By S M Chen, posted by Debbonnaire Kovacs, March 2, 2016

A life is not important except in the impact it has on other lives. – Jackie Robinson, baseball player (1919-1972)

My only begotten 5-year-old namesake grandson recently stayed overnight with me. While it wasn’t the first time, it is a recent development. His parents deemed that previously he wasn’t ready. According to him, he’s been ready for some time.

He sleeps in the guest bedroom on a sleigh bed. The frame is massive and heavy.

I tell him the name of the bed.

Being familiar with the story of Rudolph the Red-Nosed Reindeer, he asks if reindeer are real. I tell him that they are indeed real, but that Rudolph is fictitious.

Anthropomorphism rears its head in Holy Writ as well as modern fable and song.

In one of the rare examples of Biblical animals talking, Balaam’s donkey spoke to its rider.

Christ remarked, as he rode triumphantly into Jerusalem on a donkey, that if onlookers were silenced the very rocks would cry out.

Humans apply anthropomorphism liberally in an attempt to better understand and describe the Almighty, upon whose face no man may look and live (unlike the Mosaic brass serpent in the wilderness, upon which snake-bitten Israelites had to look in order to live).

I tell grandson the bed is grateful for his presence. It gets lonely when, most of the time, it sits by itself, not serving its intended purpose (The Giving Tree by Shel Silverstein comes to mind). It is glad when he sleeps over, for then it is no longer neglected and alone (while asleep, he wanders in all directions over the comforter surface, leaving no major area unvisited).

He seems to like having the bed come alive and miss the companionship of a young boy.

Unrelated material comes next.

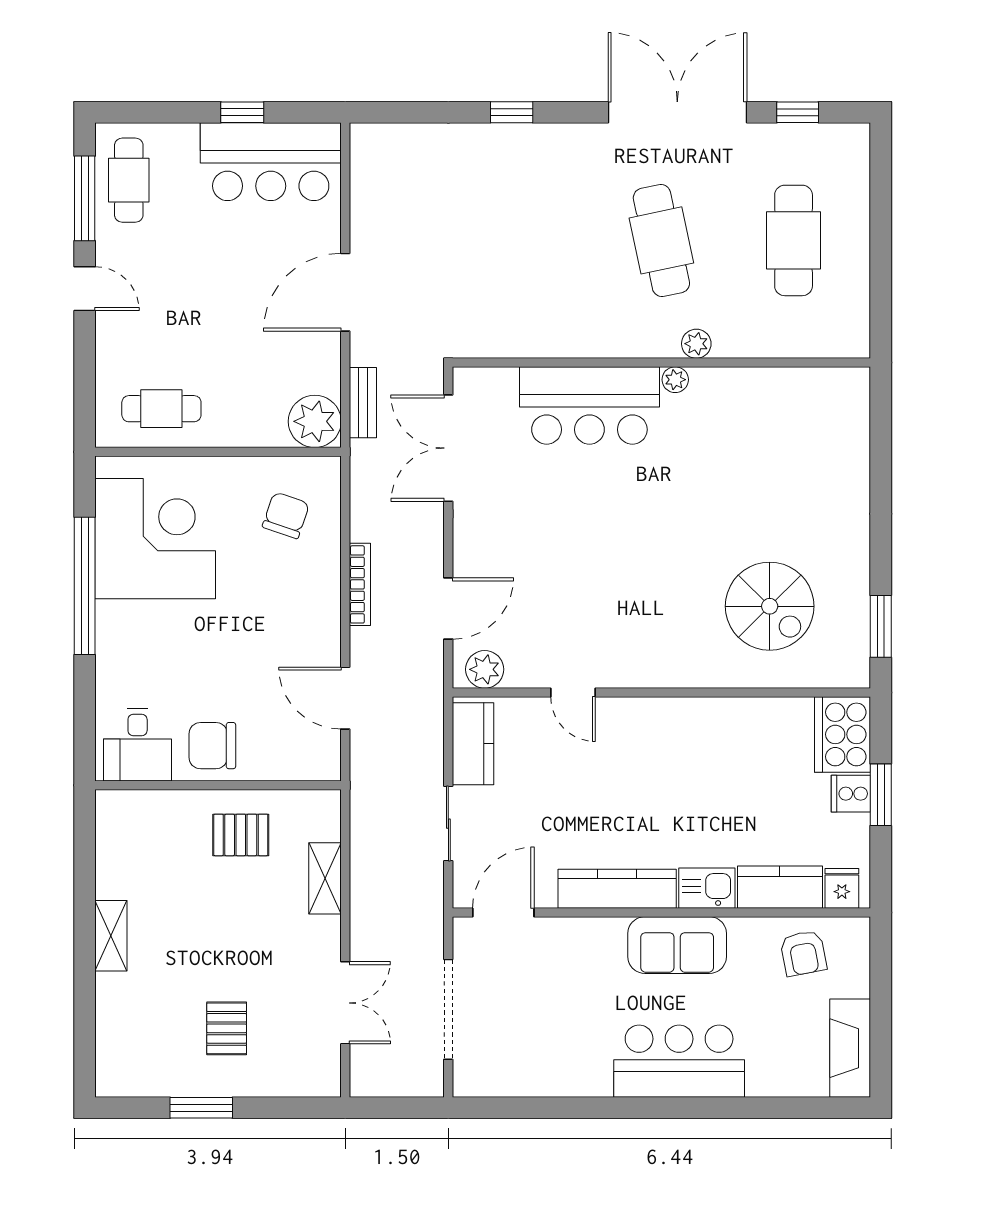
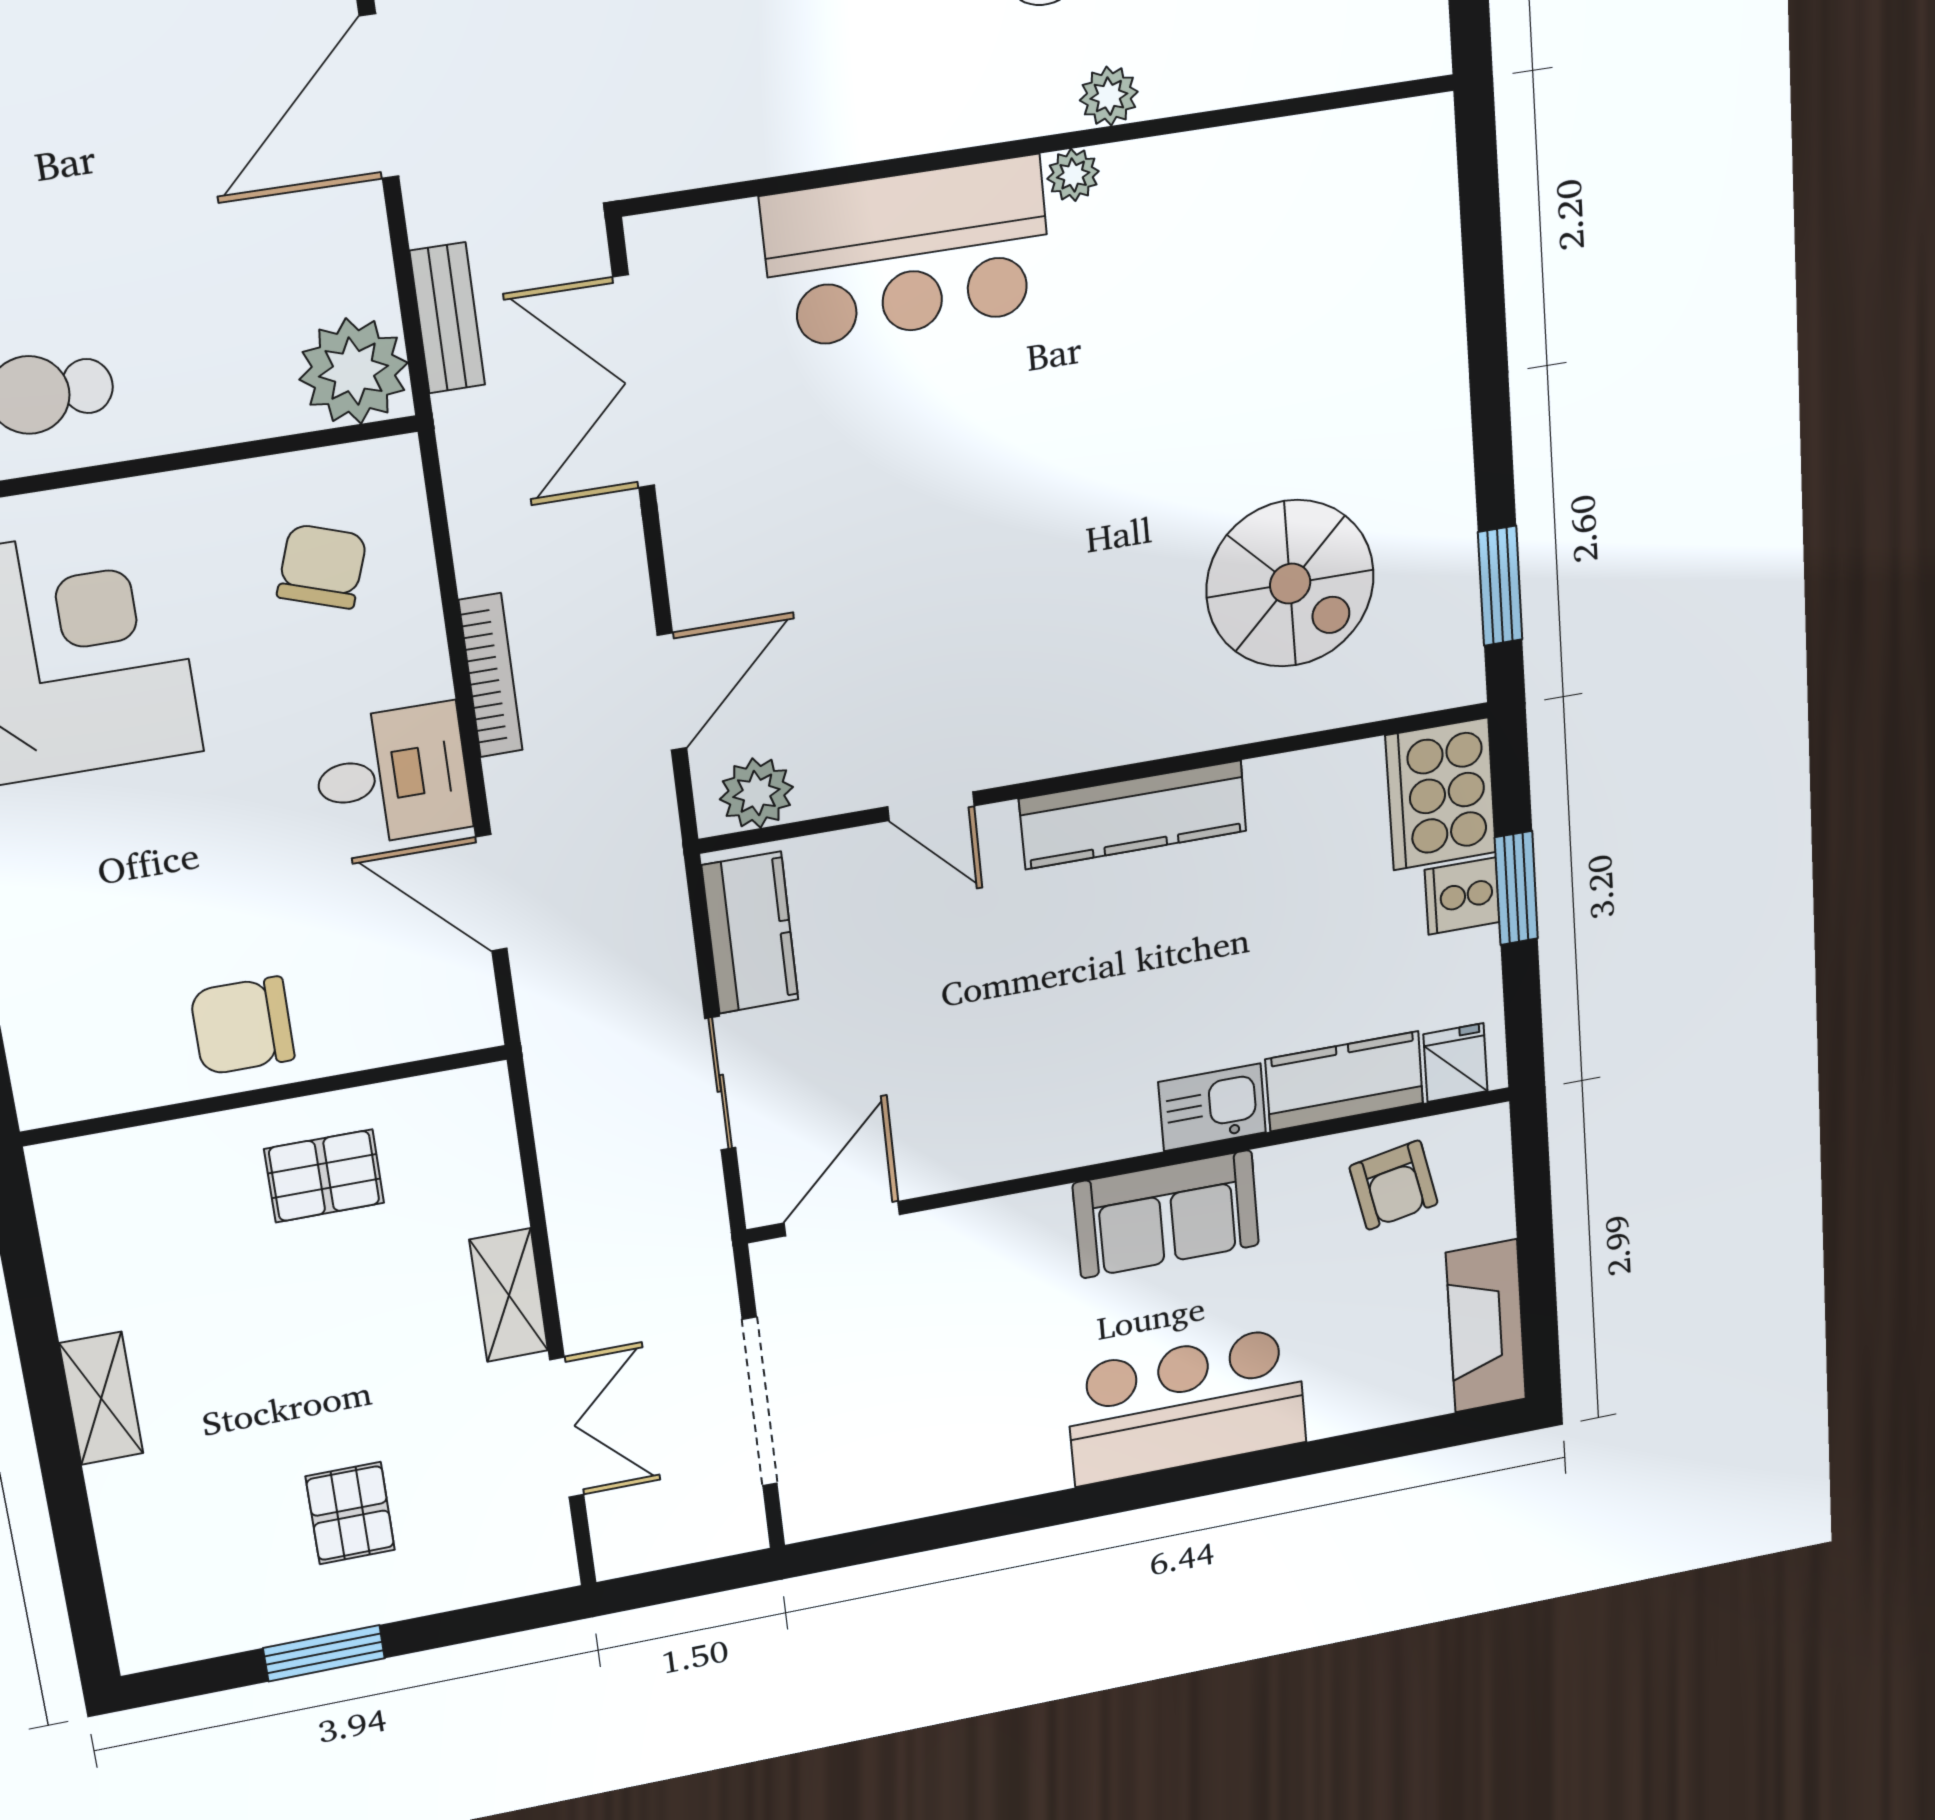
desk: (138, 745) -> (392, 775), moved, turned -90
shelving: (325, 878) -> (509, 1295), moved
kitchen counter: (617, 889) -> (1133, 815), moved, turned 180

He is very much into his iPad. Were his thumbs voices, they would wax eloquent. He becomes engrossed and I go to my office adjacent to the bedroom.

I check on him a couple times. Each time he tells me he is not ready for sleep.

The third time, I find he is fast approaching the land of Morpheus. I ask him if he is ready for me to say bedtime prayer. He tells me, in the slow, soft voice of one about to depart consciousness, that it is too late for prayer.

I tell him it is never too late.

I kneel by his bedside.

By the time I am finished (no, my prayer does not rival the Great Wall in length), he is asleep.

I cover him with a purple blanket, knowing, even as I do, it won’t stay there long.

The window is minimally ajar. A night-light shines but dimly on an opposite wall. Hoping he won’t take a chill, I leave the thermostat set at 70.

Poet Donald Justice wrote: ‘Men at forty/ Learn to close softly/ The doors to rooms they will not be/ Coming back to.’

I do not close the door to his room.


Next morn, after I prepare a simple breakfast (Cheerios, which he eats at home, banana sliced transversely, soymilk), he sits in the kitchen at a small assembled red plastic table his mother previously brought, along with matching chairs, for his use. Like the bed Goldilocks finally located in the house of the three bears, they are just the right size.

He wants to play Junior Monopoly, which his mother left here along with other games.

We played this once before, at his house, and I was struck then by his unselfish spirit when, unprompted, he handed me money as I was about to fold due to low cash. At that time, he told me he didn’t want to win.

The Junior version accommodates up to four players. I prepare the game for two, not counting on his spirit of inclusion.

He had brought several toys for his sleepover, including two multicolored caterpillars, which he calls “Catapees.”

He decides two, one small and one large, should participate. While he chooses game pieces for them, I, as banker, give each their allotment of money.

After a few rounds, the large Catapee ends up with little cash, and is about to go under.

Upon seeing this, grandson promptly takes some of his own money and gives it to the Catapee, saying, “I don’t want to win.”

This confirms that his prior behavior (about which I wrote: was no fluke.

He somehow possesses a genuine selfless streak for which I can only be grateful.

He loses interest in Junior Monopoly and turns to some other activity (of which, counting Legos, train set, trampoline and action figurines, there is abundance).

I tell him I have a Los Angeles version of adult Monopoly. He wants to see it, so I bring the game from the closet and set it up, also on the floor.

It differs from Junior in several ways. One is that the money, rather than only one denomination, comes in several: 1, 5, 10, 20, 50, 100 and 500. The bills are also various colors, to aid differentiation.

I tell him real currency is all green. I take some bills from my wallet and show him – Washington, Lincoln, Hamilton, Jackson. I have Grant but no Franklin.

He is not particularly interested. Perhaps because he is only 5.

Regardless, in one way this gladdens me. Part of me wishes for this disinterest to remain; I think his life will be the better for it.

For Holy Writ tells us, “A man’s life consisteth not in the abundance of things which he possesseth.”

What I wish for him is to possess, in abundance, the spirit of otherness.


I very much want to see him on the other side.